Орлов молча кивнул головой.

– Покровительствовать… Ну, понимаете, чтоб подставить ногу…

– Кому? – спросил Орлов.

– Да будто самому, батюшка, Григорию Александровичу Потемкину.

– И что же?

– А вот что, – проговорил главнокомандующий, – в собственные покои немедленно был позван Степан Иванович Шешковский и ему сказано: «Езжай, батюшка, сию минуту в маскарад и найди там генеральшу Кожину; а найдя, возьми ее в тайную экспедицию, слегка там на память телесно отстегай и потом, туда же, в маскарад, оную барыньку с благопристойностью и доставь обратно».

– И Шешковский? – спросил Орлов.

– Взял барыньку, исправно посек и опять, как велено, доставил в маскарад; а она, чтобы не заметили бывшего с нею случая, промолчала и преисправно кончила все танцы, на кои была звана, все до одного – и менуэт, и монимаску, и котильон.

Орлов понял горечь намека и с тех пор о Досифее более не расспрашивал.

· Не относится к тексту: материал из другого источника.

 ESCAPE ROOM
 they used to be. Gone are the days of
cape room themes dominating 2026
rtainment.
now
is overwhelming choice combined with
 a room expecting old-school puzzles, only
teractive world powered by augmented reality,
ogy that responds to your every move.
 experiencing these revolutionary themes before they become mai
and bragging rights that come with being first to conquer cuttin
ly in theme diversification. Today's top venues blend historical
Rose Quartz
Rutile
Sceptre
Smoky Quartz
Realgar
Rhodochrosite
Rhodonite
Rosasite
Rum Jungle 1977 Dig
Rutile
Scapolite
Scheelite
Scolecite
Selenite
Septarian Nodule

Не радовали графа и беседы с его управляющим Терентьичем Кабановым, наезжавшим в Нескучное из Хренового. Терентьич был из грамотных крепостных и являлся одетый по моде, в «перленевый» кафтан и камзол, в «просметальные» башмаки с оловянными пряжками, в манжеты и с черным шелковым кошельком на пучке пудреной косы.

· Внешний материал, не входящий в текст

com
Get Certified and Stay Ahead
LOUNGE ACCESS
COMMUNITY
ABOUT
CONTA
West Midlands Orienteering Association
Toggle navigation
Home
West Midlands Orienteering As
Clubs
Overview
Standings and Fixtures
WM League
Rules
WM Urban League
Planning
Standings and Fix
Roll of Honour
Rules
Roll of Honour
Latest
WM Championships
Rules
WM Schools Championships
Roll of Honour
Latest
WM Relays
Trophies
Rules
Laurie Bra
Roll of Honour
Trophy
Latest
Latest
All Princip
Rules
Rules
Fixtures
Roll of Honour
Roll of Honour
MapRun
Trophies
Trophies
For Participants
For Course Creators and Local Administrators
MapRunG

Граф наливал ему чарку заморского, дорогого вина, говоря:

– Попробуй, братец, не вино… я тебе человечьего веку рюмочку налил…

Терентьич отказывался.

– Полно, милый! – угощал граф. – Ужли забыл поговорку: день мой – век мой? Веселись, в том только и счастье… да, увы, не для всех.

– Верно, батюшка граф! – говорил Кабанов, выпивая предлагаемую чарку. – Мы что? Рабы… Но вам ли воздыхать, не жить в сладости-холе, в собственных, распрекрасных вотчинах? Места в них сухие и веселые, поля скатистые, хлебородные, воды ключевые, лесов и рощ тьма, крестьяне все хлебопашцы, не бобыли, благодаря вашей милости. Вы же, сударь, что-то как бы скучны, а слыхом слыхать, иногда даже сумнительны.

– Сумнительств и подозрениев, братец, на веку не обраться! – отвечал граф. – Вот ты прошлую осень писал за море, хвалил всходы и каков был рост всякого злака; а что вышло? Сказано: не по рости, а по зерни.

– Верно говорить изволите, – отвечал, вздыхая, Терентьич.